Continue the biography of the French politician Jean de Tinguy du Pouët, picking up after its final sentence.

# [Document excerpt]
····················
Jean de Tinguy du Pouët (23 March 1875 – 5 December 1951) was a French politician. He entered Council of State in 1900 and was Master of Requests at the Council of State.

He is known for having voted the full powers to Maréchal Pétain and for being ineligible after the Liberation where he had to cease all political activity.

==Early life==
Jean de Tinguy du Pouët was born on 23 March 1875 in Saint-Michel-Mont-Mercure, Vendée, France. He graduated from Sciences Po and earned a doctorate in Laws in 1899.

Tinguy served in the French Army during World War I, and he was awarded the Croix de Guerre and the Legion of Honour for it.

He married Andrée Fernande Ricard in Paris 8th district on July 30, 1907, with whom they had 5 children, including Lionel, Armand, Monique.

==Career==
Tinguy was the mayor of Saint-Michel-Mont-Mercure from 1901 to 1939. He served as a member of the Chamber of Deputies representing Vendée from 1919 to 1942.

He entered the Council of State in 1900 and became a Councilor of State. He is Master of Requests at the Council of State.

In 1904, he became mayor of Saint-Michel-Mont-Mercure, a position he retained until 1944.

In 1930, he was elected general councilor of the canton of Pouzauges, then president of the general council in 1936. During the Occupation, he chaired the administrative commission then the departmental council which replaced the general council.
····················
# [Dataset rows]
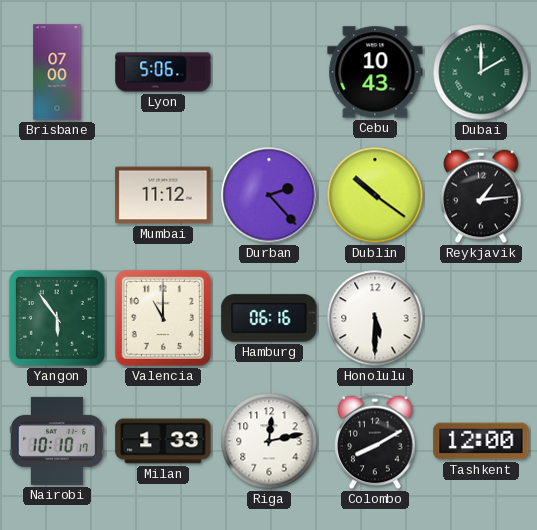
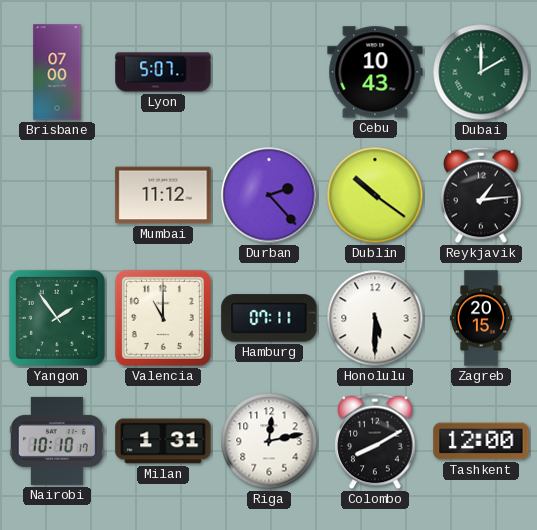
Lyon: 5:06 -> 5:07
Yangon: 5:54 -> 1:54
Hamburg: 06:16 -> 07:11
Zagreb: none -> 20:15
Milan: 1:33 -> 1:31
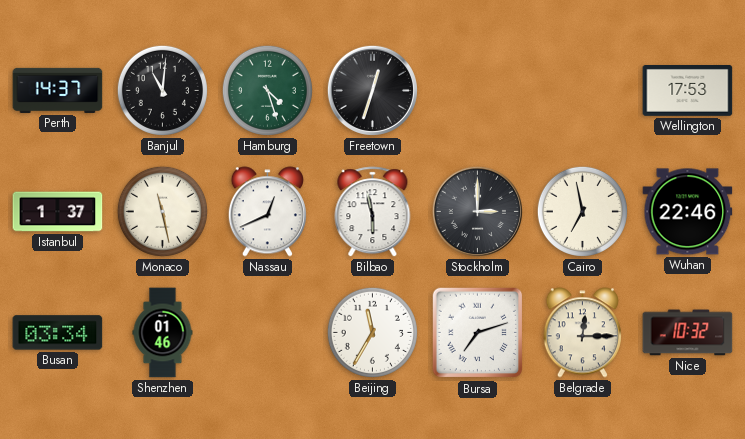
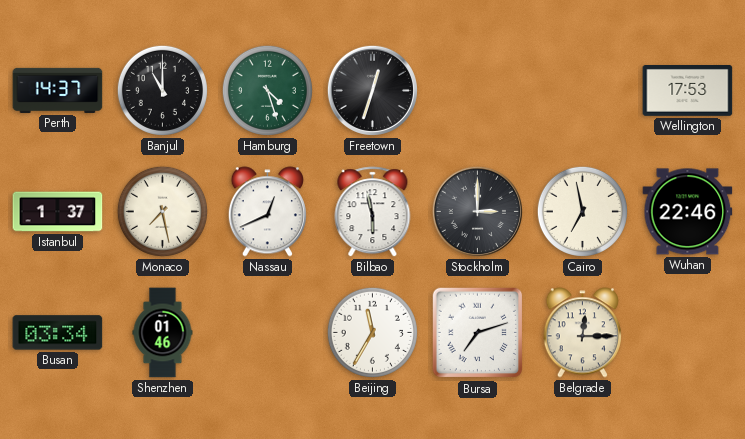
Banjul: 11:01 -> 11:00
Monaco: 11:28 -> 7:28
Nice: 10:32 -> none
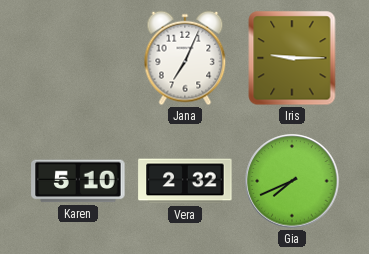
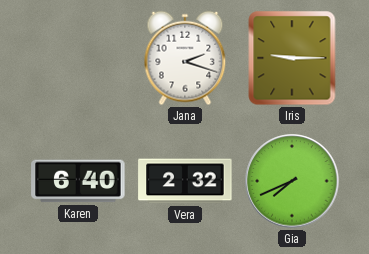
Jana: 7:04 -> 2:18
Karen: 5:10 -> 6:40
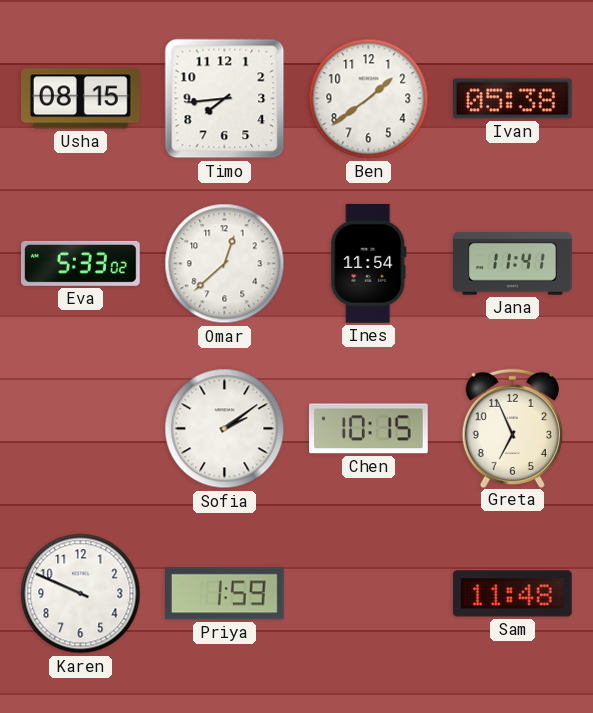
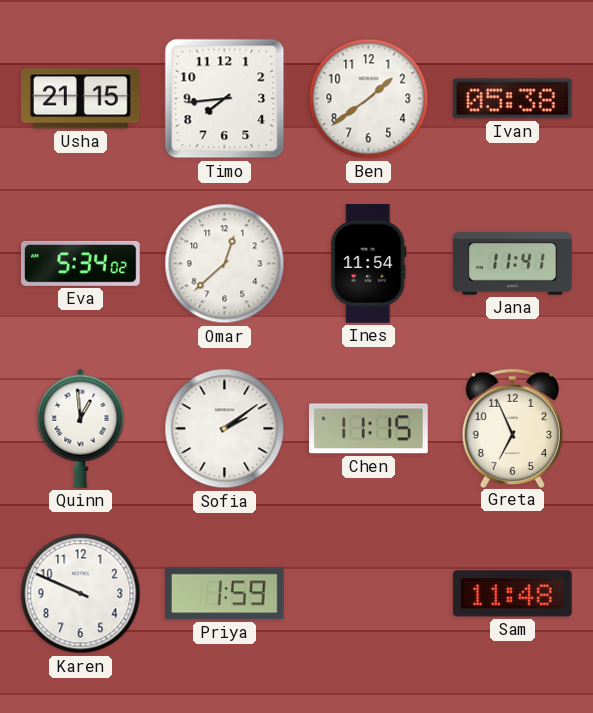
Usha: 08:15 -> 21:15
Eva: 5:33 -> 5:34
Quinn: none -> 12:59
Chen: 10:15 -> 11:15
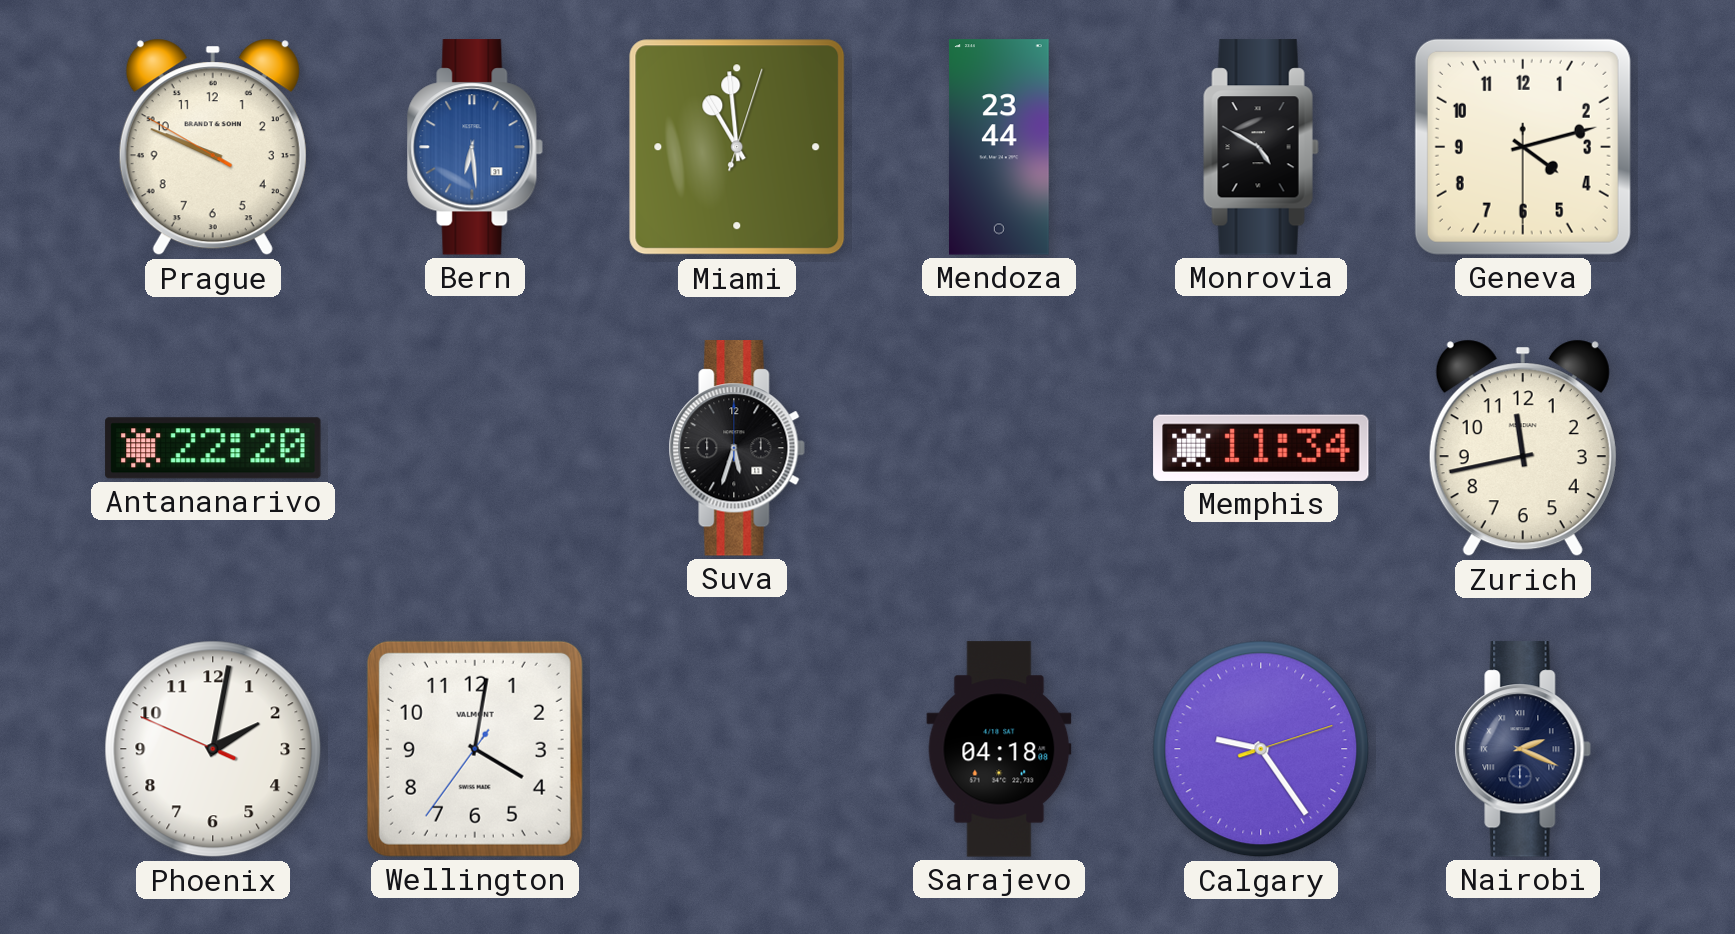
····················
# [Exercise answer]
He was deputy of Vendée from 1919 to 1942, and sits in the group of the Republican Democratic Union. Specialist of finances, he was vice-chairman of the finance committee from 1932 to 1940.

On July 10, 1940, he voted the full powers to Maréchal Pétain. Ineligible after the Liberation, he then ceased all political activity.

His son, Comte Lionel de Tinguy du Pouet took over in 1945 as mayor of Saint-Michel-Mont-Mercure, then as deputy of Vendée in 1946.

His grandson, Comte Louis Monfort de Tinguy du Pouet also took over as mayor of Saint-Michel-Mont-Mercure from 1981 to 1989, then became general councilor of the canton of Pouzauges from 1981 to 1994.

==Death==
Tinguy died on December 5, 1951, in Paris 16th district at the age of 76.